Even though Law No. 26,773 maintains the current structure of the Labor Risks Law No. 24,557 and amends only a few of its sections, it represents a clear step forward in the legal field of the labor risks regime.
On October 26, 2012, Law No. 26,773 that modifies the current Labor Risks Law No. 24,557 (hereinafter referred to as “LRL”), was published in the Official Gazette. The bill finally approved was the one submitted by the Executive Branch to the Argentine Congress.
Law No. 26,773’s approval was criticized by certain union entities and has been received with relief by business associations.
Even though Law No. 26,773 is limited to modify only a few sections of the LRL, by keeping its current structure, it represents a clear step forward in the legal field of the labor risks regime. The LRL has shown, many times, that it was not effective in order to give reasonable and dynamic solutions to the problems arising within the scope of labor accidents and professional illnesses. Such lack of effectiveness has led the Argentine Supreme Court to establish certain interpretation guidelines of such law, throughout precedents such as “Castillo”, “Aquino” and “Milone”, in a clear attempt to amend the outdated law.
Law No. 26,773 brings predictability to the corporate field, since the LRL’s deficiencies triggered many different judicial rulings which –unintentionally- brought an absolute lack of security while repairing misfortune events since the employees did not clearly understand what their rights were and the companies did not know precisely what were their obligations; all of this derived in significant extra costs and a total lack of judicial security to resolve situations derived from labor misfortunes.
Hence, one of the most important changes brought by Law No. 26,773 is the elimination of what was locally known as “double track” (“doble vía”) and its replacement for an “exclusive option”. From now on, this means that employees who suffered an accident or a professional illness will have to choose between collecting the statutory severances granted by the Labor Risks Insurance Companies or otherwise taking legal actions and request the application of civil law at Court. The possibility of accumulating severances is finally eliminated; this was happening in reality, despite the opinion of certain scholars to the contrary. The elimination of the double track will necessarily lead to a significant reduction of the so-called “trial industry”.
Furthermore, the new Law includes the update of the severance amounts, together with the general principle of making just one single payment, with an additional 20% when the damage is produced at the workplace. These changes imply an improvement for the employee who suffered an accident or a professional illness.
Along with other recent amendments we found that, within the text of Section 2 of the Law, the worker who suffered an accident or an illness shall be entitled to collect the sums of money as from the moment of occurrence of the misfortune event or the date of determination of the causal link with the professional illness.

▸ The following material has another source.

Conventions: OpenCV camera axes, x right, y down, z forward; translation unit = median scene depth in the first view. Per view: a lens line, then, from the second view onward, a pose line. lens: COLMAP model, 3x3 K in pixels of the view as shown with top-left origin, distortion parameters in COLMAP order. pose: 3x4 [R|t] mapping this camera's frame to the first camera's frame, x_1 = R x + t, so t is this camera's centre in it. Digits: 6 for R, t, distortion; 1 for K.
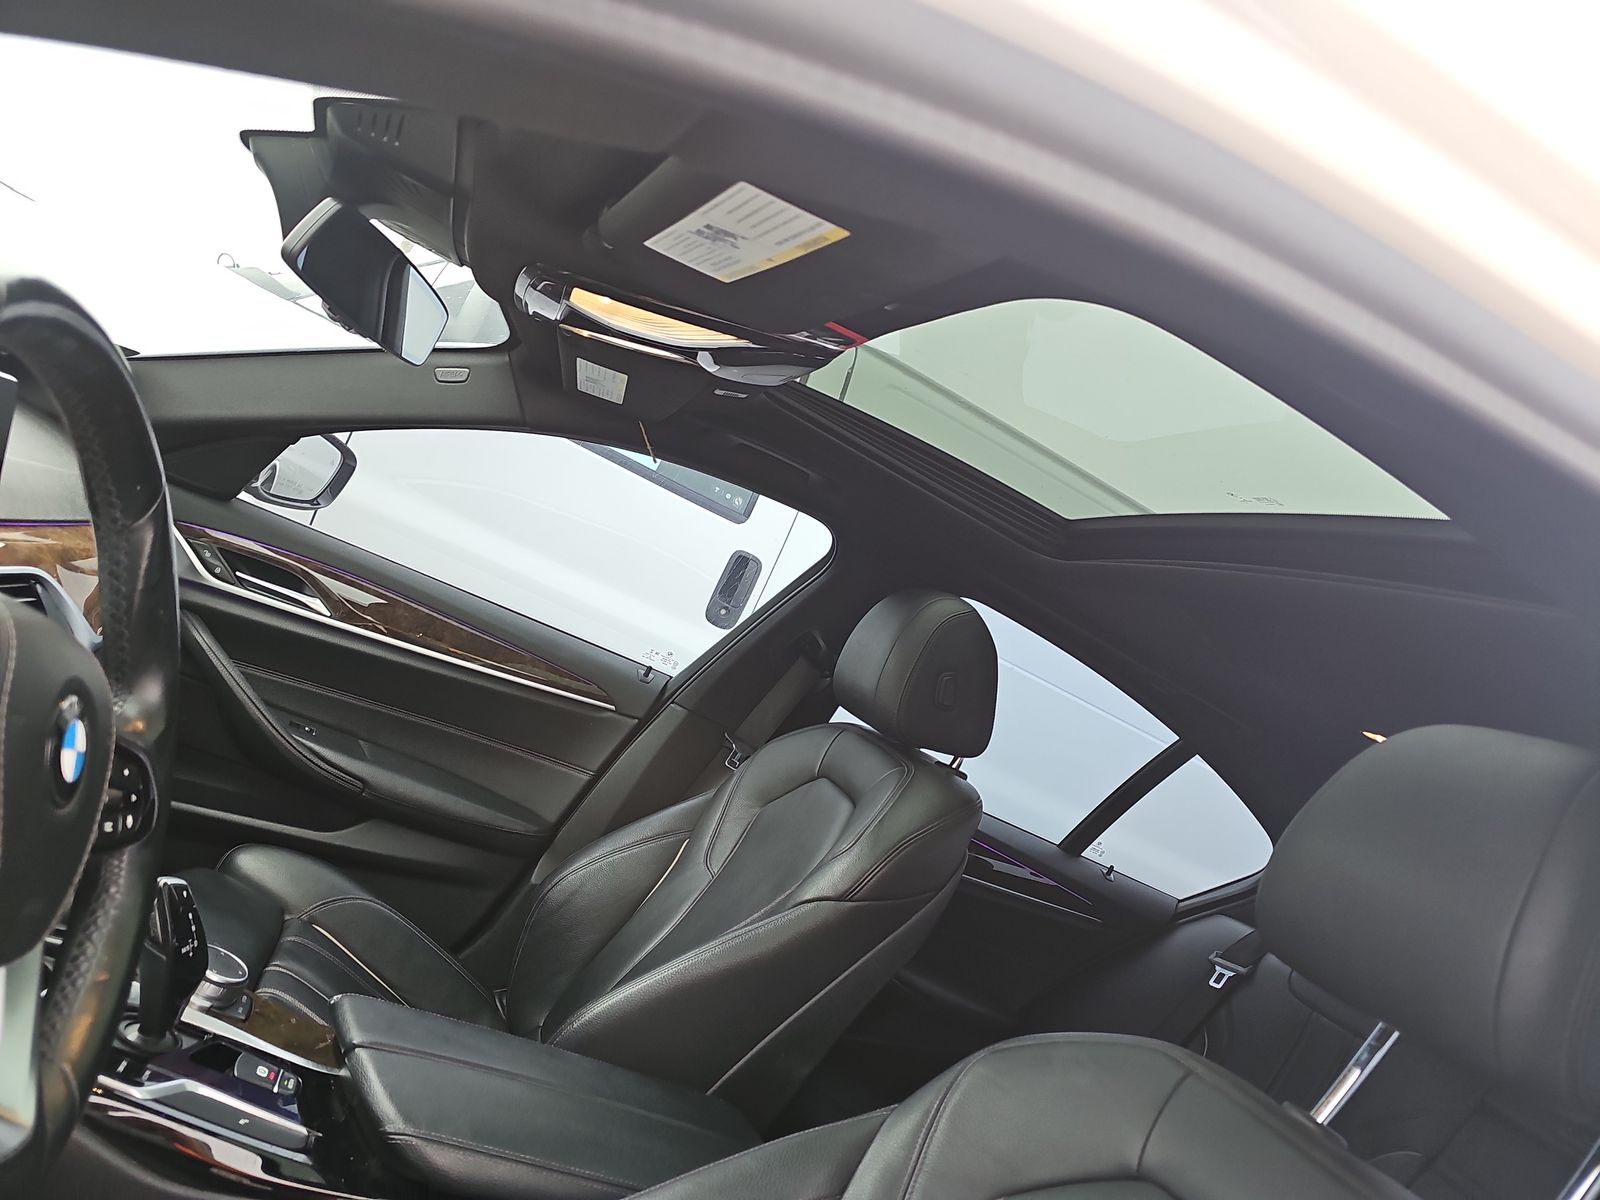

The terms of Section 2 show the commencement of the victim’s assistance. This full assistance will help the employee to make a more educated decision as to whether to accept the statutory severances or take legal actions.
Section 3 of the Law grants an improvement for employees who suffer a total disability or who die, since it provides an additional severance amount which will never be lower than AR$ 70,000.
Other important novelties introduced by the new Law are:
- The elimination of Periodical Installments, which are replaced by a single payment. The legal doctrine issued by the Argentine Supreme Court in re: “Milone” and “Torales” has been taken into consideration to support this change. It would have been better to give the employee an option to choose the severance payment method, since history shows that the collection of a single payment has not been very effective for the victims.
- The jurisdiction of Civil Courts for cases that aim to obtain full reparation. It is worth mentioning that this new event shall be automatically applied within the City of Buenos Aires and each of the provinces will have to decide whether they will join this initiative or not. This change is very reasonable since civil judges are better attuned for setting and establishing responsibility rules and damage reparations.
- The creation of the “Labor Risks Insurance/Mutuals” which could be associations between unions and companies, as a result of the collective negotiation.
- Section 7 sets forth the employer’s possibility to hire an insurance coverage that will be applicable to “other responsibility systems”. It seems like an interesting initiative since it grants predictability to businessmen, and an additional track for employees to collect their severance. The National Superintendence of Insurance will be the controlling agency in charge of setting the rules to hire such insurance coverage. As to the fee regime, the new Law has introduced significant changes at a reasonable cost.
- Within the scope of Section 11, the fee regime will be subject to the terms of Section 26 of the Law No. 20,091 (Insurance and Controlling Entities Law) and will have to be approved by the National Superintendence of Insurance. After one year since the incorporation of the fee to the employer’s contract, the Labor Risks Insurance Company will be entitled to modify it, “…by giving due prior notice with 60 days in advance …” Even though –in practice- we have not yet been able to analyze the performance of the fee regime, we can say that such system constitutes a step forward in the field and creates a favorable scenario for the employer.
In sum, Law No. 26,773 implies an evolution in the regulation, which gives predictability to the system considering that the increase of severances together with the introduction of the “exclusive option”, allow us to see that there will be a decrease in the litigation rate, that –in future- will be for the benefit of all parties involved within the labor risks system.